WHAT TO WORK ON:
Quote the lines below exactly, starting at the line that contains "Q: Give the number of plates in the scene." and ending at the last line. Leave the pictures out of your answer.

-------- PROVIDED RECORDS --------

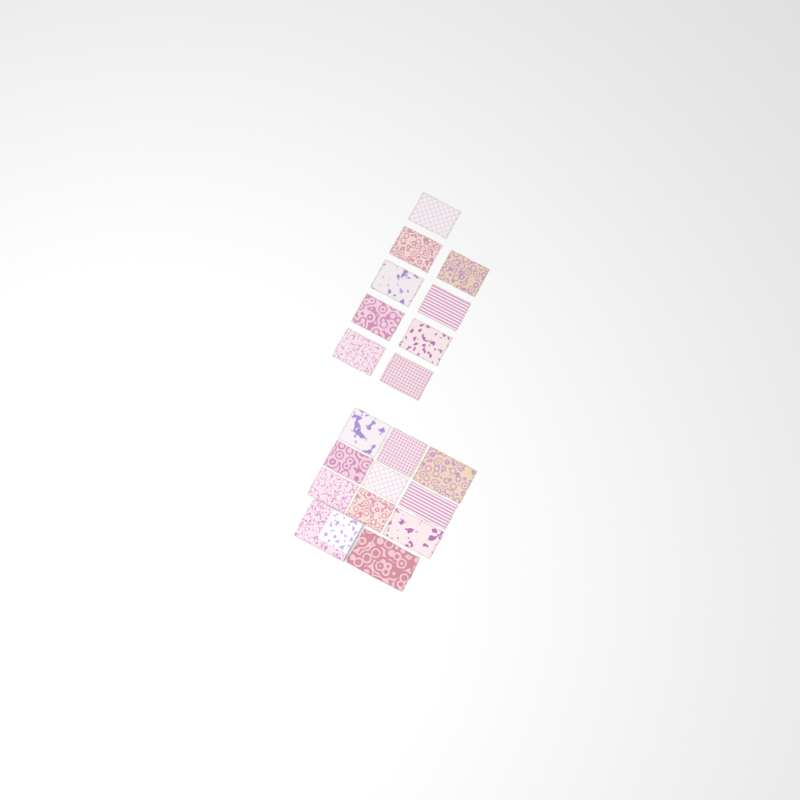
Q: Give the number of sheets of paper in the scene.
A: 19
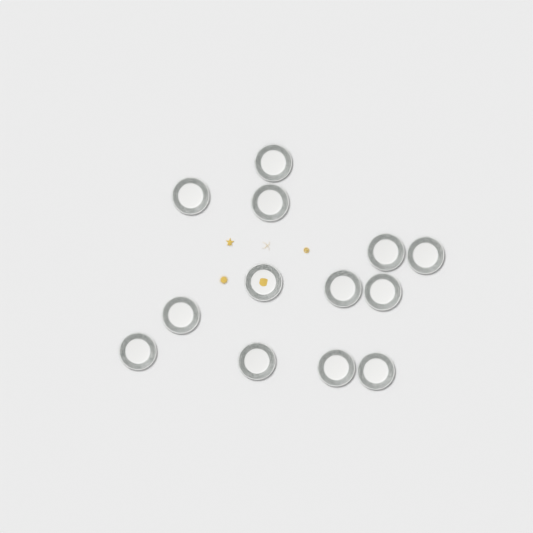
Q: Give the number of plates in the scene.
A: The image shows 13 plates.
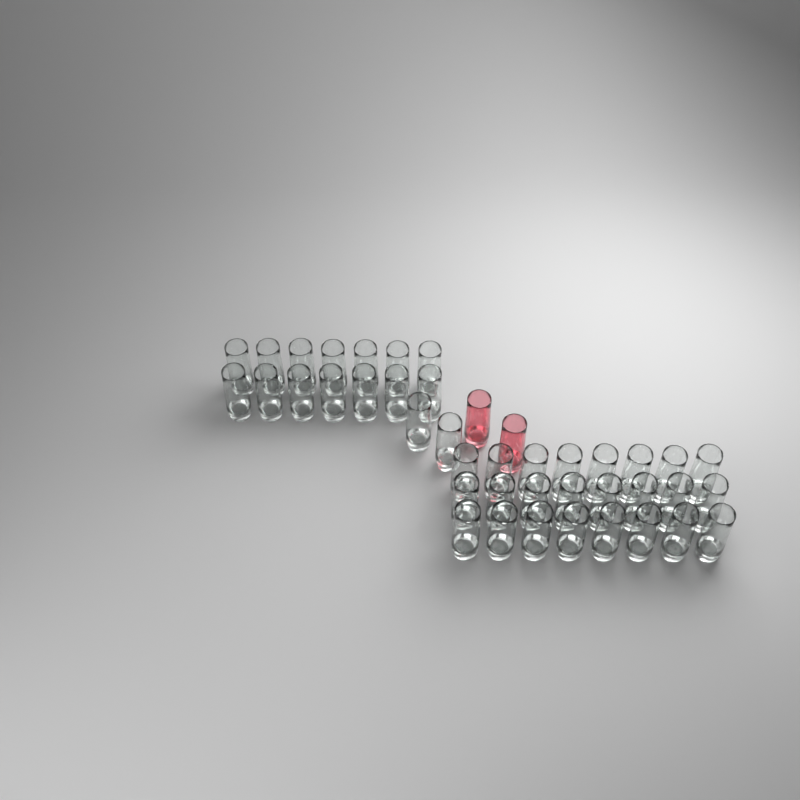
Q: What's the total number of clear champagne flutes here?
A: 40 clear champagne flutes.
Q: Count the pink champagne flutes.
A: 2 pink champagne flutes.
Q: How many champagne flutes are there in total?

--------

RESULT:
Q: Give the number of plates in the scene.
A: The image shows 13 plates.
Q: What's the total number of clear champagne flutes here?
A: 40 clear champagne flutes.
Q: Count the pink champagne flutes.
A: 2 pink champagne flutes.
Q: How many champagne flutes are there in total?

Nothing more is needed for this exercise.